It seemed like Watson was going to break the spell of this, the summer of compelling ‘almosts’, until his putt rolled short on 18, and it all went to hell in the tie-break, giving the Open to Stewart Cink. Before that short putt, Watson’s fairway shot rolled long, longer than expected and longer than he hoped. Watson’s caddy, Neil Oxman told NPR’s Robert Seigel, “It’s just going to be what-ifs forever. What happens if we hit a nine-iron from the middle of the 18th fairway?”
Close only counts in horse-shoes. To which an old college buddy added hand-grenades and dancing.
Maybe Tom Watson has shown that close counts in sports in this weird summer, 2009.

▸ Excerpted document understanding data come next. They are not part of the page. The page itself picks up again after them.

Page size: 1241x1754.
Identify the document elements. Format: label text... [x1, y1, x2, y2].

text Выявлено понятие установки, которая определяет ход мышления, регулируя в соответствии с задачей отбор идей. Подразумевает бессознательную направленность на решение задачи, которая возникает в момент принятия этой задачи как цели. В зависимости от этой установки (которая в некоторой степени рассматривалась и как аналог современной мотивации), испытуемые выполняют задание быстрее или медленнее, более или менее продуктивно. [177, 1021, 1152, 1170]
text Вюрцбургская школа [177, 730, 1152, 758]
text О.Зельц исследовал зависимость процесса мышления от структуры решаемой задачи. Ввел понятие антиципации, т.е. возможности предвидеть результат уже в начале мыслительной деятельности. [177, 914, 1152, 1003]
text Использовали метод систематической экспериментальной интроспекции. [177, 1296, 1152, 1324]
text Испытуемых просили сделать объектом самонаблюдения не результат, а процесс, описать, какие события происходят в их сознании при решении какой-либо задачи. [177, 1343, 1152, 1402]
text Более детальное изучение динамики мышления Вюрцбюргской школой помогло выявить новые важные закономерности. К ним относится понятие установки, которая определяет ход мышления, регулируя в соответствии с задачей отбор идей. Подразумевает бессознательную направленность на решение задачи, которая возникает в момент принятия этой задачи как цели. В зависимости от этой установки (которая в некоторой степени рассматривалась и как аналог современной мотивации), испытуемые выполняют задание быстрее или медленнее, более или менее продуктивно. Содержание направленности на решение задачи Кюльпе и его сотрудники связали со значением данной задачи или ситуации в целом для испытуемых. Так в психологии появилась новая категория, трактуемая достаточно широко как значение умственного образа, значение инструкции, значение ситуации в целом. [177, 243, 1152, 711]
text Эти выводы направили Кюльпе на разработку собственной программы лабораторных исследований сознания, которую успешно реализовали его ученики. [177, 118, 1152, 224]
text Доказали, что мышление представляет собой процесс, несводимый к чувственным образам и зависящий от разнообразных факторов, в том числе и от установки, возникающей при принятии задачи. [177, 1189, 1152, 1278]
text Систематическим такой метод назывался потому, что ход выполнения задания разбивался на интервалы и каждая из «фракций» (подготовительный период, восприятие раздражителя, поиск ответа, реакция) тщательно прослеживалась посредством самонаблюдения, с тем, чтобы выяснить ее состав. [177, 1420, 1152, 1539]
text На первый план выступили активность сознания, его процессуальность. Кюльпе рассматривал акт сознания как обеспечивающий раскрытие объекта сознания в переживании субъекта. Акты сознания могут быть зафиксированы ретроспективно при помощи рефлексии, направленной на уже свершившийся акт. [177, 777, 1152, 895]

At the very least, close is what I’ll remember. No offense to a fine golfer like Cink, but in a few years, I won’t remember that he won the Open. I will remember the wind and the rough, the knee high, wheat colored grasses, the sea, the lighthouse and a sky that looked low enough that the caddies might have lifted the pins to reach up and touch it. Mostly, I’ll remember the most enthralling four days of golf in memory provided by a great champion. Even now, with the sports news cycle moving as fast as the speed of sound, I’m still lingering over Watson’s performance. Maybe this time, almost was good enough.